Village

Village amends local dock law, giving ZBA more authority

by Chrissy Ruggeri
Thu, April 22 2021
Village amends local dock law, giving ZBA more authority
The Village Hall garden will be replaced and expanded to include native plantings, planned by the Northport Native Garden Initiative.

At the April 20 Northport Village Board meeting, there was a public hearing for an amendment to a local law pertaining to pier, ramp and dock requirements. Village residents had an opportunity to ask questions about adding to the existing code and voice concerns before approval.

The approved law amendment pertains to Chapter 124 (section 124-4) Environmental Standards for Residential and Recreational Marine Structures. This specific part of the law now reads as follows:

(4) The areas of the fixed platform/deck shall not exceed 400 square feet. A dock shall not exceed 100 feet in length and shall not exceed 4 feet in width.

i. Any application for a fixed pier, ramp, floating dock or fixed platform that seeks to exceed the maximum(s) permitted under Section 124-4(A) (1)(2)(3)(4) shall at the discretion of the Northport Village Board of Trustees be (a) heard by the Northport Village Board of Trustees or (b)referred to the Northport Village Zoning Board to review and act in accordance with the powers granted to them and pursuant to the criteria established Section 124-4(A)(4)(ii)

ii. Upon referral from the Northport Village Board of Trustees the Zoning Board shall review and act upon the application. The Zoning Board review shall include but not be limited to navigational safety issues; 3 whether it will produce a detriment to the nearby properties; is the requested application to exceed the limits substantial; is the proposed application adversely affect the physical and environmental conditions in the area and can the relief sought by the applicant be achieved by some other feasible method.

iii. In addition to the foregoing, no application for the relief sought hereunder shall be granted without New York State Department of environmental conservation and Army Corp of engineer’s approval of the maritime structure.

Ed Carr, a licensed marine engineer who worked with the Village to amend the law, explained, “the reason the Village chose to change the law was because if somebody builds something in the Village, and it doesn’t conform to zoning, meaning that it’s too close to the property line, too high or too set back, you have the ability to go to the Zoning Board of Appeals (ZBA) to get a variance, or variation of the law. But when it came to docks, this section of the code was outside the purview of the ZBA.”

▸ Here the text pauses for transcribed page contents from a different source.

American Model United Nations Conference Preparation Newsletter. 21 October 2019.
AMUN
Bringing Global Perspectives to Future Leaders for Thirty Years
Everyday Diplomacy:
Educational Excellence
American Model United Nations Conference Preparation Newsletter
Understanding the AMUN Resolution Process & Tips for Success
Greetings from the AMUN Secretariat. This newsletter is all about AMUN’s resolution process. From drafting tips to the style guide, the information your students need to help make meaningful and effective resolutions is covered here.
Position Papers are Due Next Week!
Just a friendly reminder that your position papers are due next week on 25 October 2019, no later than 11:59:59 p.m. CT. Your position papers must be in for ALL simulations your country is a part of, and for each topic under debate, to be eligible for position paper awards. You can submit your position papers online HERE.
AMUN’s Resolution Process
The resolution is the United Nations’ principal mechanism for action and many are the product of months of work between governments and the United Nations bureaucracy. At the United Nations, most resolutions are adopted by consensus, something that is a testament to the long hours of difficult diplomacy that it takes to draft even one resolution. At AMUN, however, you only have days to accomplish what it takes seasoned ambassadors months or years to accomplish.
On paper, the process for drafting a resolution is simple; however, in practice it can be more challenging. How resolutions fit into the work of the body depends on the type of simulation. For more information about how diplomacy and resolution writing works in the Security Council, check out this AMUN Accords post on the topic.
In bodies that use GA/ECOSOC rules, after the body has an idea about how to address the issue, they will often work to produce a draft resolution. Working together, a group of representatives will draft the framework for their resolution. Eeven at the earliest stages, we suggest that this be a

Ed noted that the ZBA is given very specific authority to grant relief under certain sections of the Village code and it was an oversight that the section covering docks was never added to the list of codes that the ZBA was able to grant relief on.

In Ed’s case, he’s proposing to build a dock that’s closer to the side of his property instead of going down the middle in order to avoid a sewer line. But to do that, he assumed he needed approval from the ZBA. That’s when Ed and Village Attorney Stuart Besen found that the ZBA didn’t have authority to grant a relief for the dock code.

Ed said, “The ZBA was in a quagmire because we had no one to go to for relief, so the Village agreed to pass this law, specifically giving the ZBA authority to grant variances under Chapter 124 of the code.”

Ed also suggested a change to the code language, which previously allowed for a 100- square-foot dock, but was an error. Because the code allowed for a dock that’s 100x4 feet, it should have been listed as 400 square feet in total.

The code still requires relief approval by the New York State Department of Environmental Conservation and Army Corp of Engineers for maritime structures, and docks, piers or ramps under the Village code cannot adversely affect the physical or environmental conditions in the area.